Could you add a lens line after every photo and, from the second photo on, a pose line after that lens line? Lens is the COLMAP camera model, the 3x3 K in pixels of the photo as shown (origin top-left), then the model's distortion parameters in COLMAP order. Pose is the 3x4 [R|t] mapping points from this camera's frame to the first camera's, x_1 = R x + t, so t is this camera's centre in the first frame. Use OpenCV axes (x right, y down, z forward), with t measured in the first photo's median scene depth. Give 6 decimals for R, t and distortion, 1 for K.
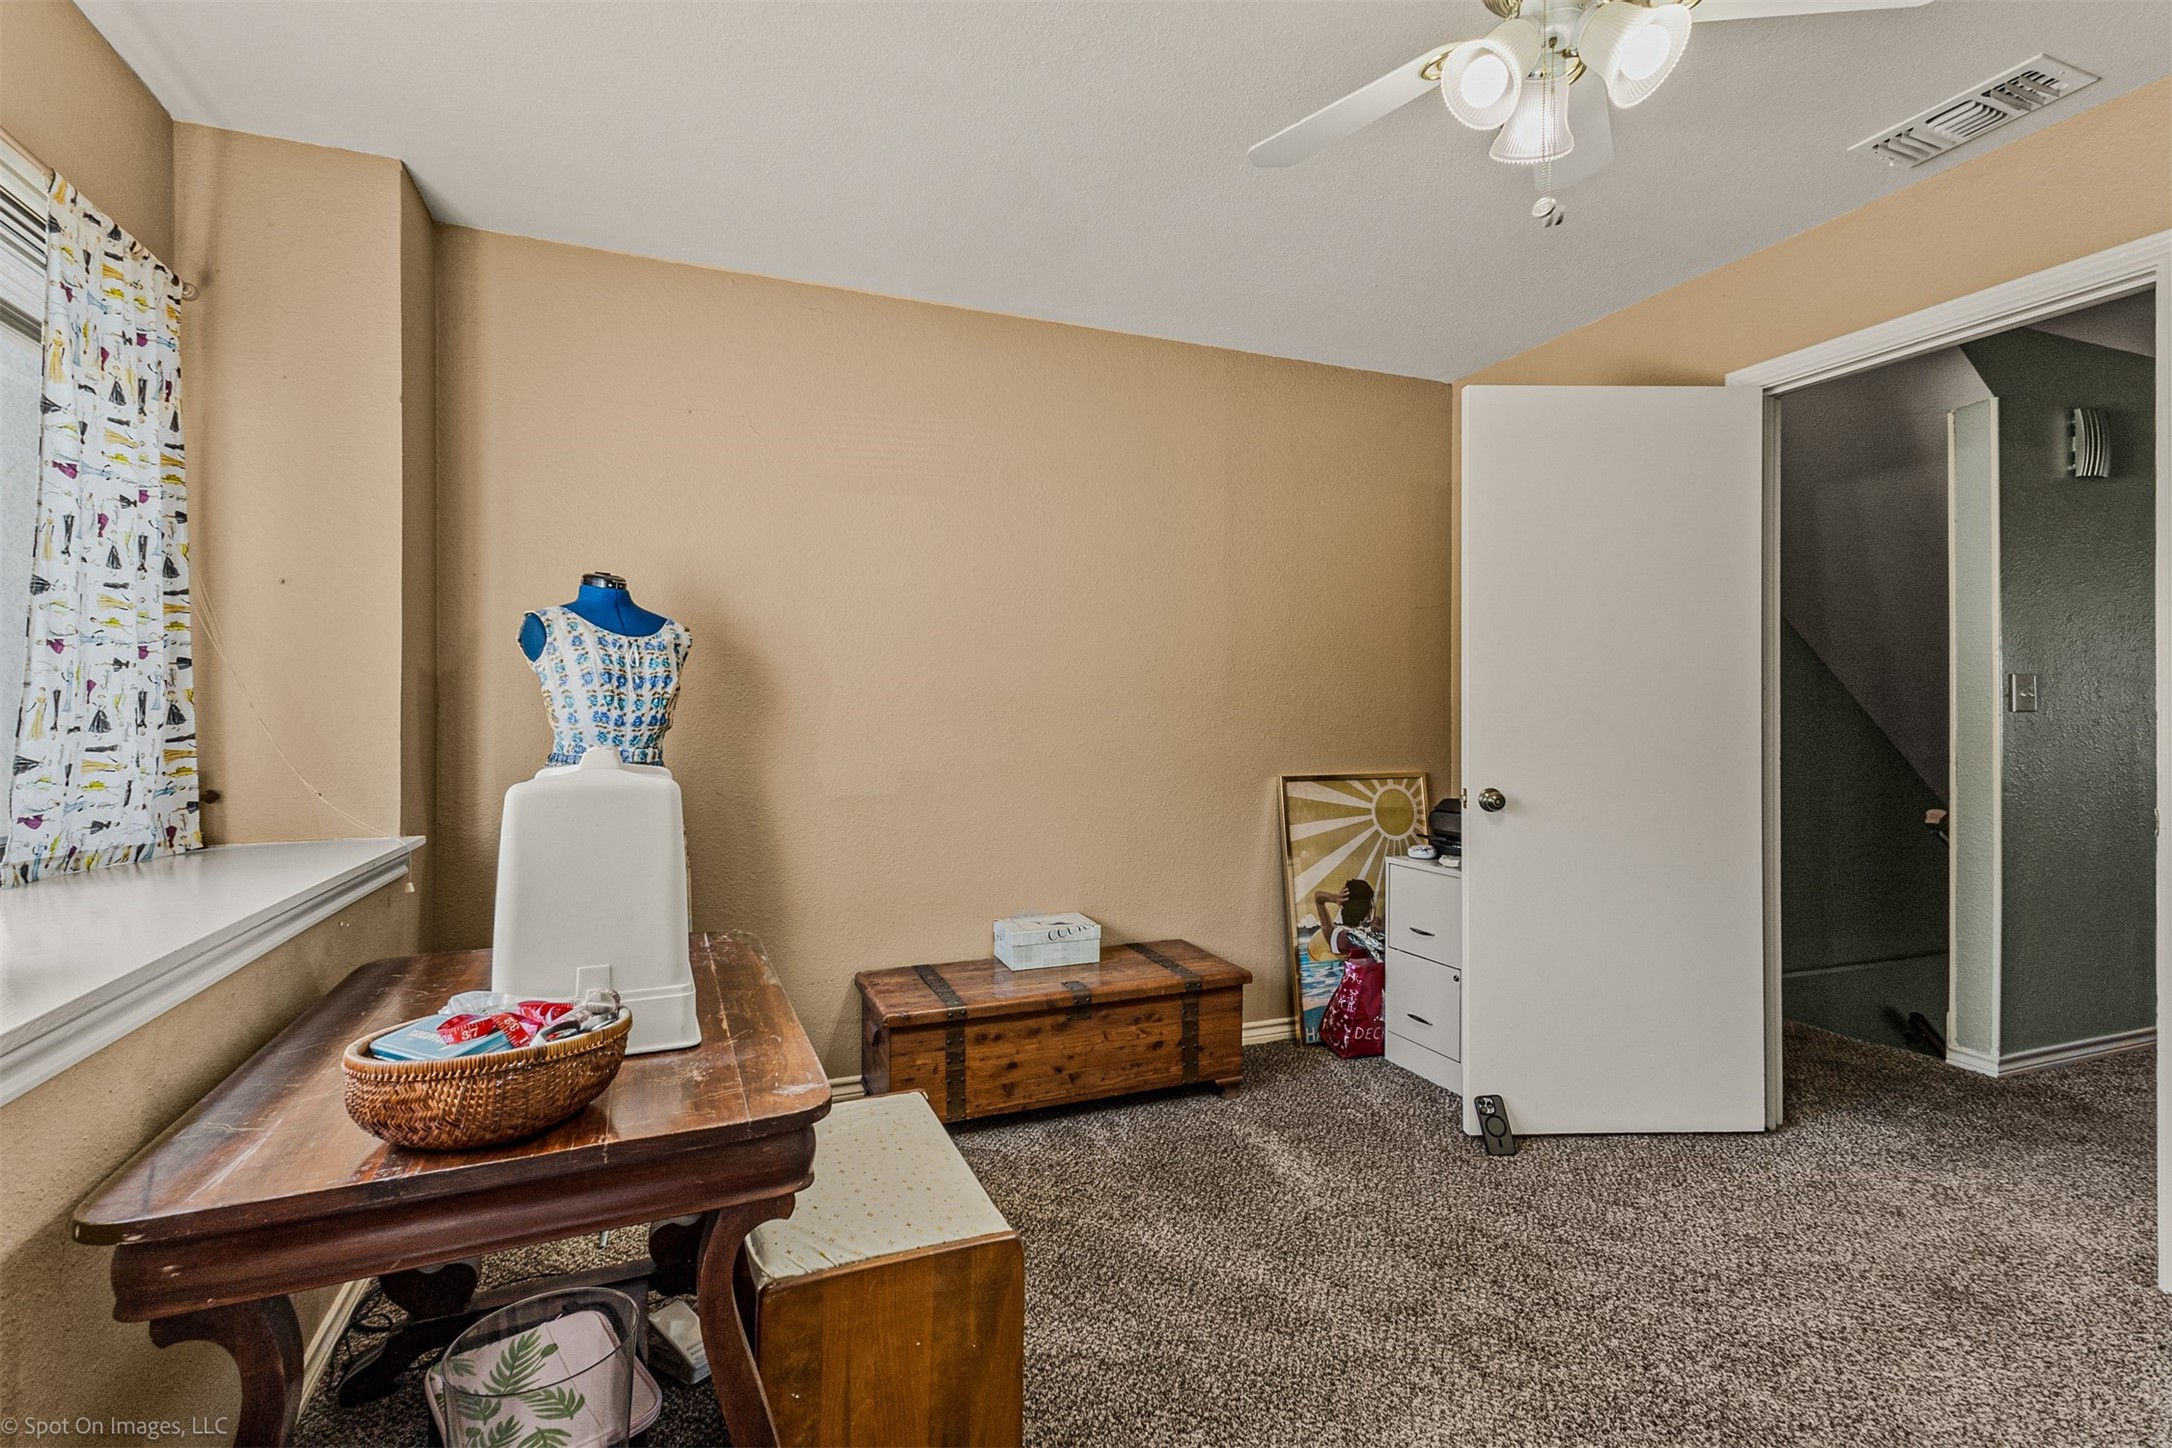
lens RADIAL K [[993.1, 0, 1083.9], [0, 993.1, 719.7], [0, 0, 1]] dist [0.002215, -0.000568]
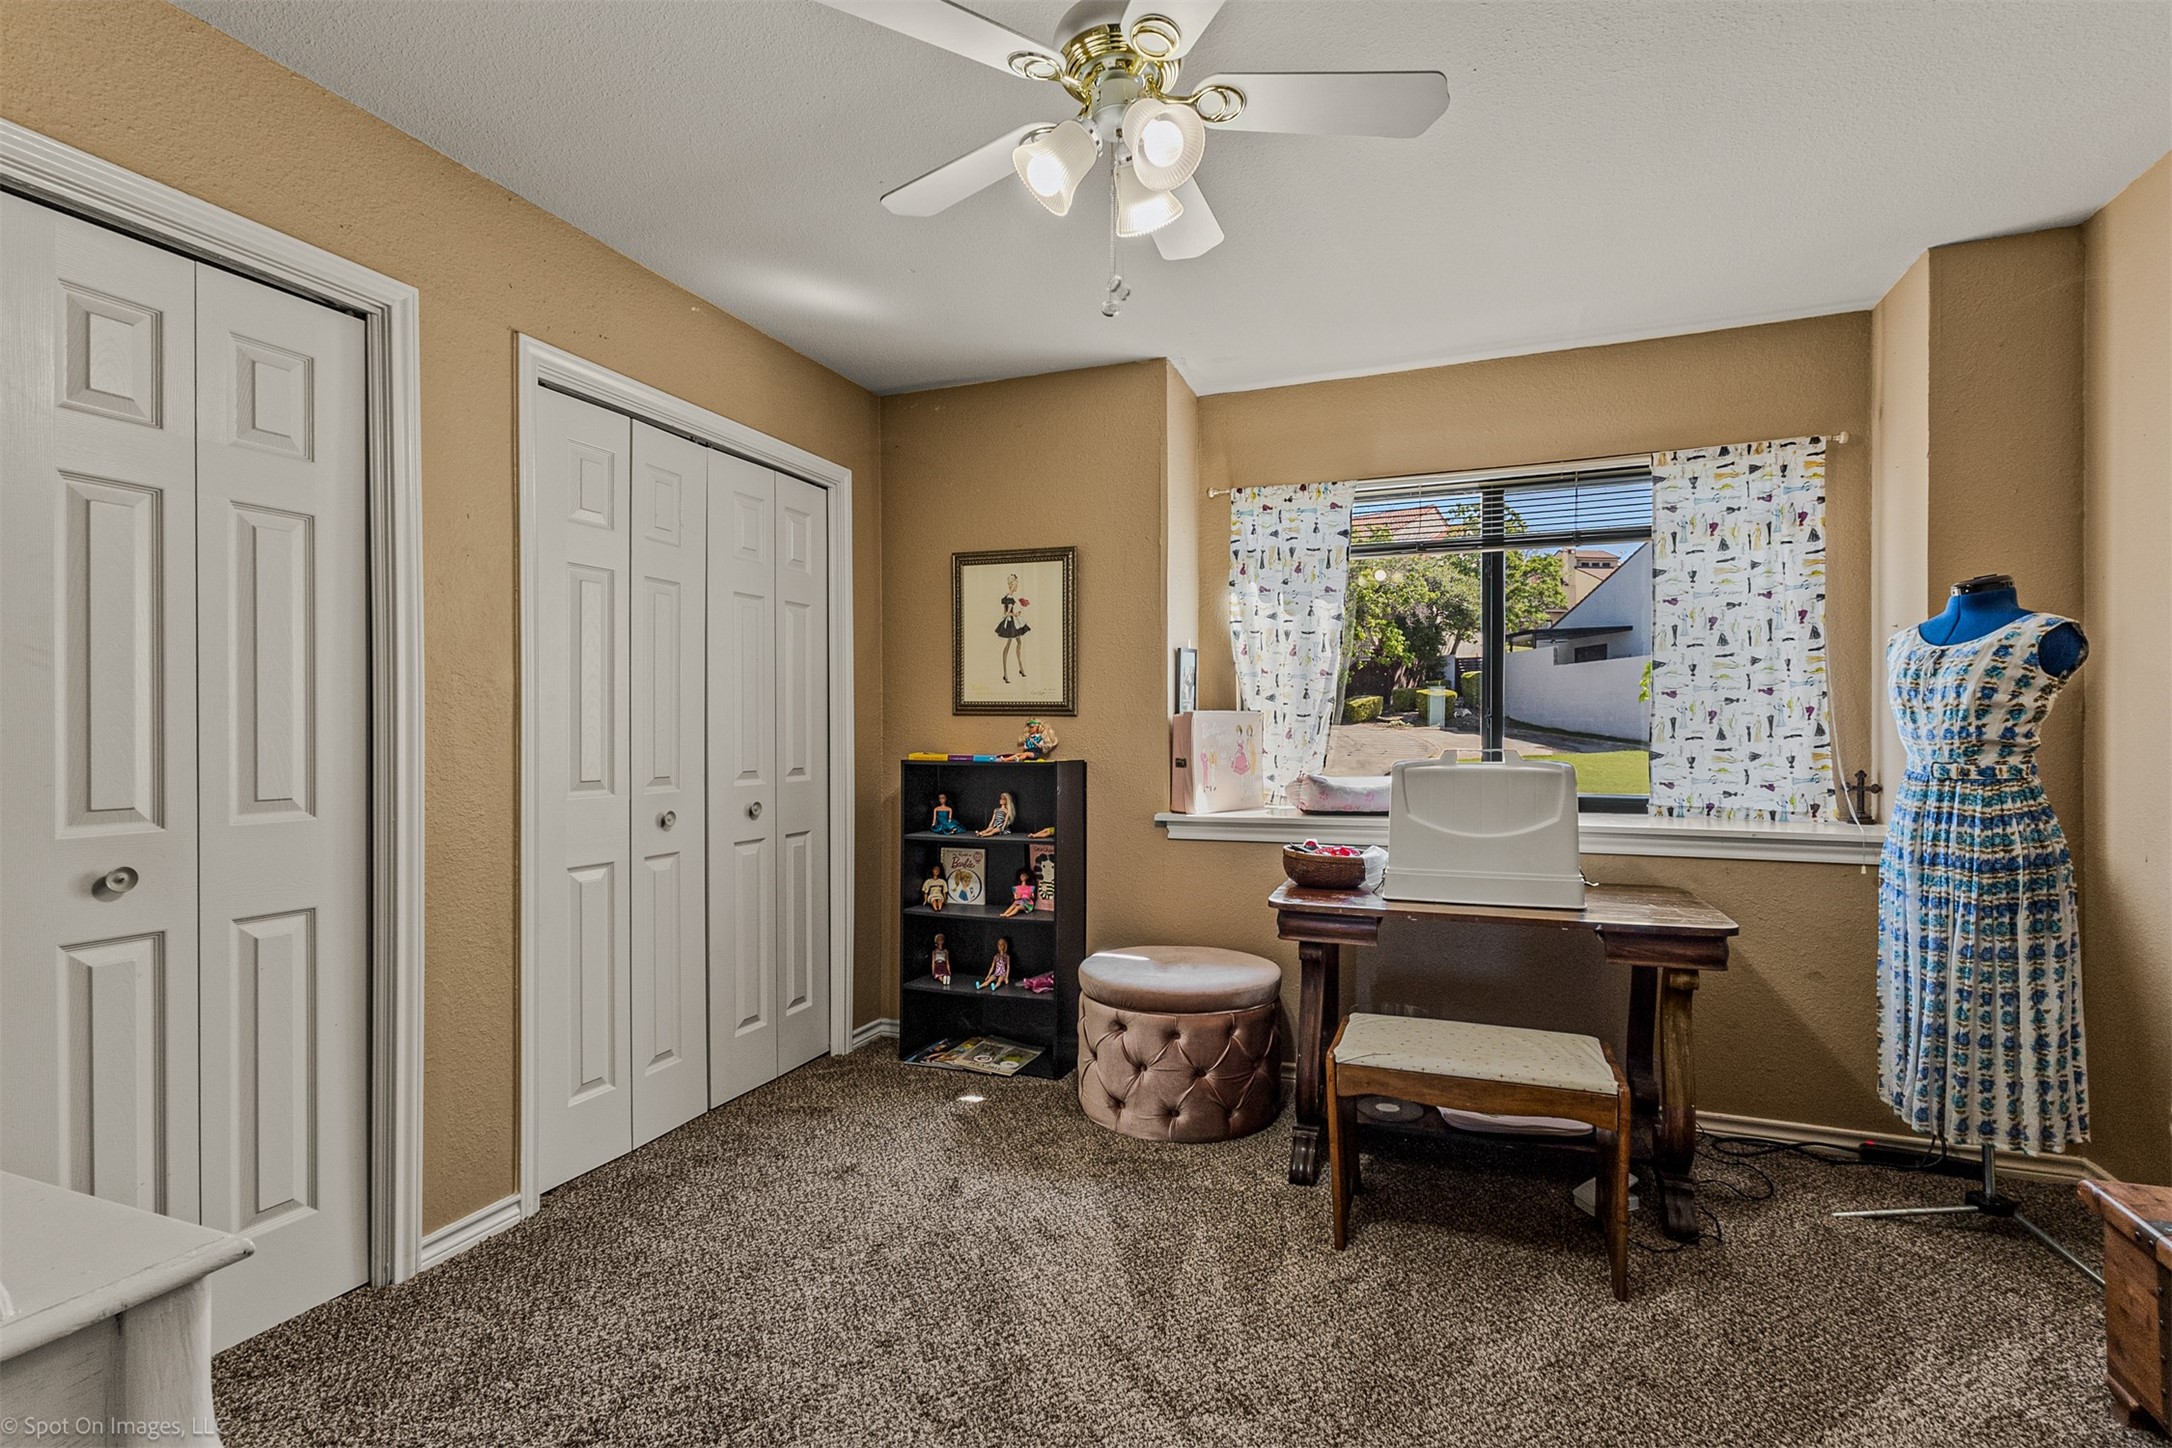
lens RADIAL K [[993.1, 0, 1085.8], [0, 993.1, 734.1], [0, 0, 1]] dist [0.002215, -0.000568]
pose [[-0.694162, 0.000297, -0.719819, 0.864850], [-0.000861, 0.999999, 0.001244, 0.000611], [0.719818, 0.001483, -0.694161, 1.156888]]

==

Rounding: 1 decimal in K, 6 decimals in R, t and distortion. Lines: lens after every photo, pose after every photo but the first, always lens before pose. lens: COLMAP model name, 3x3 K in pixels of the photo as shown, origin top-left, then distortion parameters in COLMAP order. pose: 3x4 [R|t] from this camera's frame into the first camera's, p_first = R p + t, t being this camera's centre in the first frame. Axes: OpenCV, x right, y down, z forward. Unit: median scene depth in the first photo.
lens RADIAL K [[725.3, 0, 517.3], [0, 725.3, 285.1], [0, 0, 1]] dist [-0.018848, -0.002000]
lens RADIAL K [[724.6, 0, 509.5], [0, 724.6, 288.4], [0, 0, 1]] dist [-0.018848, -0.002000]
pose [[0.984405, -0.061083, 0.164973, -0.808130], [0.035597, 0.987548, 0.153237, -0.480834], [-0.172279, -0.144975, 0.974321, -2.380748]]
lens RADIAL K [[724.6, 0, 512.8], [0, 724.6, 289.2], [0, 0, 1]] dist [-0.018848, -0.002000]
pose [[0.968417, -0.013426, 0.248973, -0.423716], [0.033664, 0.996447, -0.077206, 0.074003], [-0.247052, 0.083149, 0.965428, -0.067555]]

--

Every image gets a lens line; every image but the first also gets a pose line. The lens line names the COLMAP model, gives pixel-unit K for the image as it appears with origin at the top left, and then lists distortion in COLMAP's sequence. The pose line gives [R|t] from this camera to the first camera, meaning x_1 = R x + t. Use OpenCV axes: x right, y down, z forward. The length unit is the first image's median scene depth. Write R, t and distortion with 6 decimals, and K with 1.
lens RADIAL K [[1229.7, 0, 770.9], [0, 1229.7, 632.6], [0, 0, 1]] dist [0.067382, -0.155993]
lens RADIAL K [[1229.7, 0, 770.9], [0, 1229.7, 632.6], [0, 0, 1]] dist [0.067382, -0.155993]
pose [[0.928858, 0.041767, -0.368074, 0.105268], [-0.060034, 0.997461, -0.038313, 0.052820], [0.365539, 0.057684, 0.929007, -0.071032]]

O QUE FAZER:
Organize em uma lista JSON de strings as linhas entre a que contém "Could you add" e a que contém "0.001483, -0.694161, 1.156888]]", inclusive, com uma string para cada linha e sem as linhas em branco. Omita as imagens da resposta.

RESULTADO DA TAREFA:
[
  "Could you add a lens line after every photo and, from the second photo on, a pose line after that lens line? Lens is the COLMAP camera model, the 3x3 K in pixels of the photo as shown (origin top-left), then the model's distortion parameters in COLMAP order. Pose is the 3x4 [R|t] mapping points from this camera's frame to the first camera's, x_1 = R x + t, so t is this camera's centre in the first frame. Use OpenCV axes (x right, y down, z forward), with t measured in the first photo's median scene depth. Give 6 decimals for R, t and distortion, 1 for K.",
  "lens RADIAL K [[993.1, 0, 1083.9], [0, 993.1, 719.7], [0, 0, 1]] dist [0.002215, -0.000568]",
  "lens RADIAL K [[993.1, 0, 1085.8], [0, 993.1, 734.1], [0, 0, 1]] dist [0.002215, -0.000568]",
  "pose [[-0.694162, 0.000297, -0.719819, 0.864850], [-0.000861, 0.999999, 0.001244, 0.000611], [0.719818, 0.001483, -0.694161, 1.156888]]"
]